B- Des inégalités persistent
1)La parité homme-femme n'est pas acquise dans le monde professionnel

La socialisation qui est le processus durant lequel un individu apprend et intériorise les normes et les valeurs d'une société,est l'une des causes des inégalités dans le monde professionnel entre les hommes et les femmes. Les valeurs qui sont intériorisé chez la petite fille sont les comportements d'obéissance, de discrétion, de douceur qui vont l'inciter à être présente pour autrui. Ces qualités vont alors ainsi être exploiter dans leur choix du travail, elles se concentreront dans le domaine tertiaire où les services sont présents. Les emplois d'autorité et à responsabilité seront rejeté à cause de l'apprentissage qu'elles ont pu recevoir.
Les inégalités commencent dès le recrutement où un employeur n'est pas rassuré à l'idée d'engager une femme et ses multiples responsabilités qu'elle doit assumer en tant que mère de famille ou bien dans le futur. Chaque femme a le désir d'avoir à un moment donné un enfant et cela pose un problème pour le milieu professionnel qui préfère ne pas avoir à se passer de son travailleur.
De plus, depuis 1909, il existe un congé maternité dont la durée varie selon le nombre d'enfants attendus et le nombre d'enfants déjà à charge. La durée du congé maternité est de 16 semaines avec 10 semaines avant l'accouchement et 6 semaines après, ce qui certes ne plait pas à tous les patrons. Les employeurs doutent aussi souvent que les femmes aient la capacité d'obtenir la confiance et le respect de client, il y a aussi quelques difficultés pour les femmes mariées de se déplacer fréquemment dans leur fonction. En outre, il y a une certaine réticence à l'idée qu'une femme puisse dirigé un groupe d'hommes dans une entreprise, ce qui limite clairement leur chance d'être engagé. La différence la plus connue et la plus polémique dans le milieu professionnel est l'écart de salaire qu'il existe entre les deux sexes. Un homme qui possède la fonction qu'une femme sera pourtant plus rémunéré. Effectivement, le sexe féminins gagnent l'équivalent 83,4 % du salaire horaire moyen du sexe masculin. Ce qui semble plutôt injuste puisque la formation est exactement la même et de plus cela est prouvé que les femmes réussissent beaucoup plus leur études que les hommes donc elles peuvent être dans certains cas plus méritantes.

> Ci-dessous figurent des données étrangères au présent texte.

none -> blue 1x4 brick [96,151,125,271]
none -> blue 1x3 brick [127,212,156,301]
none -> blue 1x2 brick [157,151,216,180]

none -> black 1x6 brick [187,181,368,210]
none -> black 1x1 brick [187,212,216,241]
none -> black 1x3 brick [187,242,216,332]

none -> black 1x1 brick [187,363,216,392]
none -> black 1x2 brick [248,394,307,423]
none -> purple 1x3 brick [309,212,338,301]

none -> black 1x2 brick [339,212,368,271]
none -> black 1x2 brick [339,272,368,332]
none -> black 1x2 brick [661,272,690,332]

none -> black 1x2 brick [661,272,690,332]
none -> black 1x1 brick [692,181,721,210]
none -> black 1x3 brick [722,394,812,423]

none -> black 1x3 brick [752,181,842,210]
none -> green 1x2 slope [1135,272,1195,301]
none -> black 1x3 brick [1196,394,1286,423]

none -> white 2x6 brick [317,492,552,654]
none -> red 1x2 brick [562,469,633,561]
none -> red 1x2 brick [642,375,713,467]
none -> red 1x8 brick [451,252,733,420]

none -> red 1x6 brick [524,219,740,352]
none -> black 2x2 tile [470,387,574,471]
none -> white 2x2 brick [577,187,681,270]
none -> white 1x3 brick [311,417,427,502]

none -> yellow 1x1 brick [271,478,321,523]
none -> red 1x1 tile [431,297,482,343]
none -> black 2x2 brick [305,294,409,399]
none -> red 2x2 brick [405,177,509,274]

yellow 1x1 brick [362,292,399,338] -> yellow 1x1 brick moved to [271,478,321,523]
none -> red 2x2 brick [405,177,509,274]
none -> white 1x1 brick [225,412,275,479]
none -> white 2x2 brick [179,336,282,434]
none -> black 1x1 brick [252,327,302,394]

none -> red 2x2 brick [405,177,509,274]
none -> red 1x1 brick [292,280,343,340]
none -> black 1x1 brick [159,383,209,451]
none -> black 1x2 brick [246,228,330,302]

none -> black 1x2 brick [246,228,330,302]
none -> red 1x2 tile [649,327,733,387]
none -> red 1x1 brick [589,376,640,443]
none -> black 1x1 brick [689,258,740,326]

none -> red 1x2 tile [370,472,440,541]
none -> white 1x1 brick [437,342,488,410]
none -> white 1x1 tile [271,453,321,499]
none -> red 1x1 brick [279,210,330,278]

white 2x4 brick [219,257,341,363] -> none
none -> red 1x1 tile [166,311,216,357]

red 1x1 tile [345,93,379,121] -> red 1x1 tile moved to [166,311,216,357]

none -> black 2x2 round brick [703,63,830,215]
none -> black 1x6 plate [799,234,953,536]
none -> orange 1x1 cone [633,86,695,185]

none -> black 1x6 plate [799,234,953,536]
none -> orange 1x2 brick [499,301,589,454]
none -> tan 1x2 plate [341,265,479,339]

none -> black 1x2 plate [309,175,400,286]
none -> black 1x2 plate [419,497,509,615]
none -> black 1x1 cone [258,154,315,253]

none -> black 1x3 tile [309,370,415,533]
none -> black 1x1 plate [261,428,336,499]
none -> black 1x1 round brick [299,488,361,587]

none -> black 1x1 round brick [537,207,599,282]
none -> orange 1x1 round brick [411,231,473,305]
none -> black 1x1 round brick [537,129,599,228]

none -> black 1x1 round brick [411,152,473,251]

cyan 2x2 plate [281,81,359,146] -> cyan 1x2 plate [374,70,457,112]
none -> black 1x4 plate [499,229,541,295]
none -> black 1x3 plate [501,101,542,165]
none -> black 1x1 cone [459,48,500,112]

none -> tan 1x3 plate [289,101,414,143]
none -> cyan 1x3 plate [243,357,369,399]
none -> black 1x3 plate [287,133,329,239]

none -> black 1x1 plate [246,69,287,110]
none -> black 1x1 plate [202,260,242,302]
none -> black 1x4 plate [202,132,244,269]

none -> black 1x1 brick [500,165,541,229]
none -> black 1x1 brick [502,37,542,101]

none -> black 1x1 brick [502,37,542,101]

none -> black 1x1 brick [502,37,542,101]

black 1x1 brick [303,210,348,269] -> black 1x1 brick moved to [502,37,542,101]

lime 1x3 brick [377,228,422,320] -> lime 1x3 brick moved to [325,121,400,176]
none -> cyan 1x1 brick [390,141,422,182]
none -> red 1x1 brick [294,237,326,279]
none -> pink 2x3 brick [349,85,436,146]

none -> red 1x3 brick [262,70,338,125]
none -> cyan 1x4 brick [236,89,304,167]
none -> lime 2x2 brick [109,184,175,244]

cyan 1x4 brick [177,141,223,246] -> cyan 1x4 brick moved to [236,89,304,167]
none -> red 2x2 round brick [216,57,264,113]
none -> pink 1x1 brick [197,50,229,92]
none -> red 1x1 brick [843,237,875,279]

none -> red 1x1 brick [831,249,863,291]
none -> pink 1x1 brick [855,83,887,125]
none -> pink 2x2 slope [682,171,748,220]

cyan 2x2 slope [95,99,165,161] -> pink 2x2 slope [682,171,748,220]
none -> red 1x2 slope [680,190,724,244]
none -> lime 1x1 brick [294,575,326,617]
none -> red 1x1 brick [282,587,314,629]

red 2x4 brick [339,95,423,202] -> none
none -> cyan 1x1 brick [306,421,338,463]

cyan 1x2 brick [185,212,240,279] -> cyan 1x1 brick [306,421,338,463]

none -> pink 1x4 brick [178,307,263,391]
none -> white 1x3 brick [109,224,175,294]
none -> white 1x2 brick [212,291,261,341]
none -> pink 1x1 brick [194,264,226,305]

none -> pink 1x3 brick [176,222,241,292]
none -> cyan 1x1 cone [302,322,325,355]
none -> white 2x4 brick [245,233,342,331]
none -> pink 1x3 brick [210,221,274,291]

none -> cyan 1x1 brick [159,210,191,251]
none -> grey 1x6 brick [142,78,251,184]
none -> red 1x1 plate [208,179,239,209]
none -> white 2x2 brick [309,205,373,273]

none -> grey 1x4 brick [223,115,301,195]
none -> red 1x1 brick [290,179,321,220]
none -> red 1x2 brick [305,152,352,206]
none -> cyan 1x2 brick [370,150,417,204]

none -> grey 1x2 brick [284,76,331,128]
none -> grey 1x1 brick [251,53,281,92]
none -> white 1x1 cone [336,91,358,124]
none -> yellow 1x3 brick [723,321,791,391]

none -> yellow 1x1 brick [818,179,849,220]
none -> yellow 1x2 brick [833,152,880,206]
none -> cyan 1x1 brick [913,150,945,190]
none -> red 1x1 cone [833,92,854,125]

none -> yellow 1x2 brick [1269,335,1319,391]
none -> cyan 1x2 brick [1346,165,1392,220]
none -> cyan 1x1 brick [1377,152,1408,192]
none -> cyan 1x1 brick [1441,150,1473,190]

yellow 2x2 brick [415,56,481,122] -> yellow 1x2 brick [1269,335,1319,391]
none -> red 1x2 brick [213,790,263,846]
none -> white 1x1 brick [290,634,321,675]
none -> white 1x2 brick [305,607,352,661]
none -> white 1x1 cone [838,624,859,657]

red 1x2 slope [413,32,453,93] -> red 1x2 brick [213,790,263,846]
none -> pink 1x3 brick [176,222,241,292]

Les formes d'emplois sont aussi un sujet qui fâche puisqu'elles obtiennent le plus souvent un travail à temps partiel soit plus de 80 % des postes à temps partiel sont occupés par des femmes contre moins de 20 % pour les hommes. Les postes de responsabilités sont aussi plus côtoyés par les hommes car seulement 10 % des femmes en possèdent un.

Sachant que la conciliation de leur vie familiale et professionnelle leur permet d'accepter plus facilement un poste avec moins d'heures car cela lui demande ainsi de conserver du temps pour sa famille. Les femmes n'ont pas beaucoup de choix et sont plus dirigés dans le secteur tertiaire où elles sont en sur représentation dans le domaine des services car en général elles ont plus l'esprit social. Toutes ces inégalités provoquent une forte précarité chez les femmes et ainsi il existe beaucoup plus de chômeuses que de chômeurs.

2)Lexique
Les inégalités dont sont victimes les femmes dans le marché du travail sont appelé le « plafond de verre ». En effet, c'est un phénomène à travers lequel la progression de certaines personnes soit les femmes s'arrête à un certain niveau. Par exemple, dans le cas où elles sont très peu à accéder à un poste à responsabilité et où quelques portes professionnelles leur sont fermé.